Columbia, S.C. — In 2020, Black voters in South Carolina handed now-President Joe Biden his first primary victory and helped propel him to the White House. This year, Biden changed South Carolina’s Democratic primary to the first in the nation, because its diversity “reflects the nation more,” with Black voters comprising over 60% of the Democratic base. With no real challengers, the president swept 96% of the vote.

But some young Black South Carolinians say they have seen enthusiasm around Biden fading in their communities since he took office.

Eboni Dawkins, an 18-year-old student at the University of South Carolina, remembers going to the polls in November 2020 with family and seeing members of the Divine Nine — historically Black fraternities and sororities — showing out in their Greek-letter shirts for vice presidential candidate Kamala Harris.

“Black people are always gonna ride for that. That’s a family for people that’s part of it,” Dawkins said. “They wanted to support that Black woman that was running.”

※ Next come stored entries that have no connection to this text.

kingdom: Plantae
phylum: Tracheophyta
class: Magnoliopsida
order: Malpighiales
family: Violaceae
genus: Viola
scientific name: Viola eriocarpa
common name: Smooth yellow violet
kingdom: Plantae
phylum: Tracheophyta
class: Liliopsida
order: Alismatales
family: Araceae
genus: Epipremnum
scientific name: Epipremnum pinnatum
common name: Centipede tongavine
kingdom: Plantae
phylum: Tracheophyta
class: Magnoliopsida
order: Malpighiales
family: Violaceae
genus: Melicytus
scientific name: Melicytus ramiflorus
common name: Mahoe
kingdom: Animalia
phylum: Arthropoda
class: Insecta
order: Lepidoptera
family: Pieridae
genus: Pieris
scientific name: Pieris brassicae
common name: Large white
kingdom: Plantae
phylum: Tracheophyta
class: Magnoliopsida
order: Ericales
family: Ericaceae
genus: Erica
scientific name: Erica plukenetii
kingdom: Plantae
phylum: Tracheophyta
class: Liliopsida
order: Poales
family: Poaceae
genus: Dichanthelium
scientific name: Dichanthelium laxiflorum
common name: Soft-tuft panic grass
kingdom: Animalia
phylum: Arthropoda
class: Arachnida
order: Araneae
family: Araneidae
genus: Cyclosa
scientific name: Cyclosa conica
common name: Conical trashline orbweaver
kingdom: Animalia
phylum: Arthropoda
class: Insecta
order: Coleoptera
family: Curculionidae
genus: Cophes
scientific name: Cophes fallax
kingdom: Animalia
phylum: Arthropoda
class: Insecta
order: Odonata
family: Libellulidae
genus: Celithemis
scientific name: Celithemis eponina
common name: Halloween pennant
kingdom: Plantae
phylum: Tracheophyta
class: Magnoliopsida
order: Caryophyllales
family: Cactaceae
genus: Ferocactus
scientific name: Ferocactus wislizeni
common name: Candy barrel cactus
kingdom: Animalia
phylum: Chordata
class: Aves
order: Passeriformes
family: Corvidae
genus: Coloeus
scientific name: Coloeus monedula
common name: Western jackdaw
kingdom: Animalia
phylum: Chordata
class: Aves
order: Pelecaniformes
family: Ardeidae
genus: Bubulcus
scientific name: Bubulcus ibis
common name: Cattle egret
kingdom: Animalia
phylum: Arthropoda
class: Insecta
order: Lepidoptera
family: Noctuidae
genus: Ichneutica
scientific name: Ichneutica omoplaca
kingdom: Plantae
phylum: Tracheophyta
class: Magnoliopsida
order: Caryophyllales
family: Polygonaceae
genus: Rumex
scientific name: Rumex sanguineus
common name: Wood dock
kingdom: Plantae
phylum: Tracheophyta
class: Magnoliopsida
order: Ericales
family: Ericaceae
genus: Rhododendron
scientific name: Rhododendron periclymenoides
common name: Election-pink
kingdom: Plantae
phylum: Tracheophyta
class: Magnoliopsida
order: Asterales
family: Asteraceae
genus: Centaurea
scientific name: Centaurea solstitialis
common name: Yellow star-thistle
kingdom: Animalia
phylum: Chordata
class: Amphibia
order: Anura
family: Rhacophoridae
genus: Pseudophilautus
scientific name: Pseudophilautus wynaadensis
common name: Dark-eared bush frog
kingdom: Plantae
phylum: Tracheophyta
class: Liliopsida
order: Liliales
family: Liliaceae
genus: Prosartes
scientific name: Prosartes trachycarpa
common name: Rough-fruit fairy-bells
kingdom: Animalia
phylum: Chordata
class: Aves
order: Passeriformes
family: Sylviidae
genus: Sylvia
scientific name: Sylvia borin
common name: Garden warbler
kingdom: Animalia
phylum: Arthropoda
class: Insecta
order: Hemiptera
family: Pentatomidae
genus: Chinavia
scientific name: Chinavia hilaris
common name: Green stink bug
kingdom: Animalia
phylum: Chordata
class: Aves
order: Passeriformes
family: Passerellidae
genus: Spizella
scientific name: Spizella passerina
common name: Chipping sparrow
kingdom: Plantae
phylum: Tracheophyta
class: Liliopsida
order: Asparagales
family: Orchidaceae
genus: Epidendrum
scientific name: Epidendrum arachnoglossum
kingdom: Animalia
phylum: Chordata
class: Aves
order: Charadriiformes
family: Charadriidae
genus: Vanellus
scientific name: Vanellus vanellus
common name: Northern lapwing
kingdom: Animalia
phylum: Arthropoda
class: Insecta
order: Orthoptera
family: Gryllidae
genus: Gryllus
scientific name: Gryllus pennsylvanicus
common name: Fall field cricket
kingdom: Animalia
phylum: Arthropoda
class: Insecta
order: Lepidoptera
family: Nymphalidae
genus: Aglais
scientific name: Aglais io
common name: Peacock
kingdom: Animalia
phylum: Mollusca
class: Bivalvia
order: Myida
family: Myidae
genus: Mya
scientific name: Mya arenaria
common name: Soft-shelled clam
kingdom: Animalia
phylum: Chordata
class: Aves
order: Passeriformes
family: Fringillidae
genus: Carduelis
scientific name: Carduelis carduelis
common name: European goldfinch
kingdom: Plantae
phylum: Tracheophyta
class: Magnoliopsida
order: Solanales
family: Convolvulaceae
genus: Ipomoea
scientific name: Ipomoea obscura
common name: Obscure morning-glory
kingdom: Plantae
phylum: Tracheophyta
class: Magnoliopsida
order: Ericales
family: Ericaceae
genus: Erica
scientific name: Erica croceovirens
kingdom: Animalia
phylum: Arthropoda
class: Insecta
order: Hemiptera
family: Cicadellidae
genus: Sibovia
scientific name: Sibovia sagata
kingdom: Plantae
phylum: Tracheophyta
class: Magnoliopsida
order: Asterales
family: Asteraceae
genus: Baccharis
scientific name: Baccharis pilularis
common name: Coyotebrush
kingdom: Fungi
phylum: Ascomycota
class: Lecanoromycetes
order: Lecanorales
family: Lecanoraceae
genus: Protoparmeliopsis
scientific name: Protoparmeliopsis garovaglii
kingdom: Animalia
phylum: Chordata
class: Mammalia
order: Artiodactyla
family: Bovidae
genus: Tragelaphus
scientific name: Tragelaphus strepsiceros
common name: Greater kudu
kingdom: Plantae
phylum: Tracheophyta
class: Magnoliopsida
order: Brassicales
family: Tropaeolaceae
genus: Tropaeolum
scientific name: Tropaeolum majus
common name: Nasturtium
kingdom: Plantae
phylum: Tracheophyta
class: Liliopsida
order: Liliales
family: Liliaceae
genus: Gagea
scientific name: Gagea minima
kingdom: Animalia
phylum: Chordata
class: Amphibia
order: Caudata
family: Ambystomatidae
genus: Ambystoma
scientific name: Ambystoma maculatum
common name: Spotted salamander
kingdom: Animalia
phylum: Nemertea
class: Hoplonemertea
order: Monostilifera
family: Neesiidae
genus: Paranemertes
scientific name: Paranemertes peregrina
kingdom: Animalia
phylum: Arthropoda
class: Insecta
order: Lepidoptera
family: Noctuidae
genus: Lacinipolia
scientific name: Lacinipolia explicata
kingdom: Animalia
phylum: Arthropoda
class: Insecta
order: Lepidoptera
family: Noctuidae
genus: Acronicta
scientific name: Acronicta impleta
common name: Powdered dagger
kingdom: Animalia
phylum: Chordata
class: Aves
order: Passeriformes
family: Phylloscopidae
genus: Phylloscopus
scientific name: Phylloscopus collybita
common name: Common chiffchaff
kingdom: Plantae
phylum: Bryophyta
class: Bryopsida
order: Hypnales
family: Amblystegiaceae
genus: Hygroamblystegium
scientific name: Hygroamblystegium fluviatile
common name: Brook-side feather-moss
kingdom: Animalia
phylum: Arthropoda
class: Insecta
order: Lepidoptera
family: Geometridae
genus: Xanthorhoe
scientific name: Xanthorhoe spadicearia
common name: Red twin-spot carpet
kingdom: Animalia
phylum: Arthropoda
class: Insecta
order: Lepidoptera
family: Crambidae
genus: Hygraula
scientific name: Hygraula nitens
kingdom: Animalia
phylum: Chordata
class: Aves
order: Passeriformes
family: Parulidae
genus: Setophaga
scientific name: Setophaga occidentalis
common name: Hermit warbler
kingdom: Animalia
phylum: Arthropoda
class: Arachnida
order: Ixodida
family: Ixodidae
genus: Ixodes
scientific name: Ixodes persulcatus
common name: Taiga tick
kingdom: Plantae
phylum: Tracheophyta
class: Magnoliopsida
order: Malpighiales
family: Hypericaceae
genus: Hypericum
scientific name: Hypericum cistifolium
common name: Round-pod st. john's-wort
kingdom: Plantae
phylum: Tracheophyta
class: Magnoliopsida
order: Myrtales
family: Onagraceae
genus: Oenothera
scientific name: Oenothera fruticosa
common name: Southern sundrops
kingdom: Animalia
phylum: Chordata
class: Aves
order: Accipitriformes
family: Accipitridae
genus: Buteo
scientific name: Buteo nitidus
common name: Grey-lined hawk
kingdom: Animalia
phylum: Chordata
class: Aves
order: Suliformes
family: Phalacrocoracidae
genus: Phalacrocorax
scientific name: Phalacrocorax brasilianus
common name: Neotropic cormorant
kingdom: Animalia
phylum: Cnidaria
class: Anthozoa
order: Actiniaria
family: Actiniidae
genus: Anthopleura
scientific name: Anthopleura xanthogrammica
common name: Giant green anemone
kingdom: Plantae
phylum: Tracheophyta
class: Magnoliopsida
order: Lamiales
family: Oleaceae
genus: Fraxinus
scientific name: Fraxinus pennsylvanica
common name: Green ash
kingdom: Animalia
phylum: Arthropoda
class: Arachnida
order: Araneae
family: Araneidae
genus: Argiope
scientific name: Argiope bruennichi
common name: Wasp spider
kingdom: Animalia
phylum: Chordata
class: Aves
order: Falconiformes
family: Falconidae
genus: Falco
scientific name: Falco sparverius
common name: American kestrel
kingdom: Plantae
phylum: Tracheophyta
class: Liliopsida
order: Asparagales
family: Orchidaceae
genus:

Seeing someone who looked like her in office, Dawkins thought, meant they would represent her interests and bring change in her community. But she said she hasn’t seen Biden or Harris doing anything to improve the lives of those whose support propelled them to office.

“You don’t really see him doing nothing but falling down stairs,” Dawkins said, referencing when the president slipped on the steps of Air Force One in September. “I’ve heard that you don’t really see Kamala doing nothing. Being a part of D9, being Black in general isn’t enough anymore.”

Without an endorsement from veteran Black Democrat Rep. Jim Clyburn in 2020 and the resulting support from Black voters in South Carolina, Biden wouldn’t be president today, said Scott Huffmon, a professor of political science at Winthrop University.

Skyla Praylow, 19, said Biden and other politicians try to court Black communities but aren’t doing much to help them. She pointed to Biden’s January visit to Mother Emanuel AME Church in Charleston, where a shooter killed nine parishioners in 2015.

“I heard about Biden going to the church,” she said. “But it’s not like there are policies there to help it. It is a poor area, and it’s really visible.”

It’s a sign that the Biden administration hasn’t reciprocated the support they received from Black voters in 2020, she said.

Students said Biden broke his 2020 campaign promise on forgiving student loan debt. Just Wednesday, Biden announced another $1.2 billion canceled in student loan debt, bringing the total during his presidency to $138 billion canceled for 3.9 million borrowers.

Students knew little about Biden’s progress in canceling student loan debt, or who it applied to. Lashay Jackson, 19, said it was another empty promise that candidates make to get in office and fail to act on quickly enough.

Their critiques came in sharp contrast with what Clay Middleton, Biden’s South Carolina senior advisor, said Biden’s message was in this year’s South Carolina primary: promise made, promise kept.

Biden won overwhelmingly in the primary, but turnout fell from 16% of total eligible voters in 2020 to 4% in 2024. Huffmon identified a few potential reasons for low turnout, including voter confusion over the early, first-in-the-nation date, and a lack of enthusiasm for Biden.

“Usually the approval rating for a Democratic president among Democrats is going to be close to 90%. For Biden, his approval rating among Democrats is only a little over 70%. And that’s in South Carolina, where African Americans make up a ton of the Democratic support,” Huffmon said. “The (primary) was definitely an attempt to show enthusiasm for Biden. I’m not sure it succeeded.”

Jackson said she doesn’t know what Biden has done during his presidency. But she sees plenty of problems getting worse: the Israeli-Palestinian conflict, high prices and even COVID-19. 

“After his presidential election, it’s like he fell off the face of the earth,” she said. “I feel like if things were going well, we would hear about it a lot more.”

Biden has participated in fewer interviews and news conferences than any of his predecessors going back to Ronald Reagan, and Democratic officials have pushed him to make more public appearances to shore up confidence in his mental sharpness.

Meanwhile, reporters and Biden’s opponents have jumped on the narrative that his age makes him unfit for office. Many students said Biden’s age makes him out of touch with what the country needs, and Praylow said she wants him to listen to the younger people in the Democratic party.

“I feel like there need to be younger candidates,” Praylow said. “Both (Biden and Trump) are old men, honestly. Both need to be out of there.”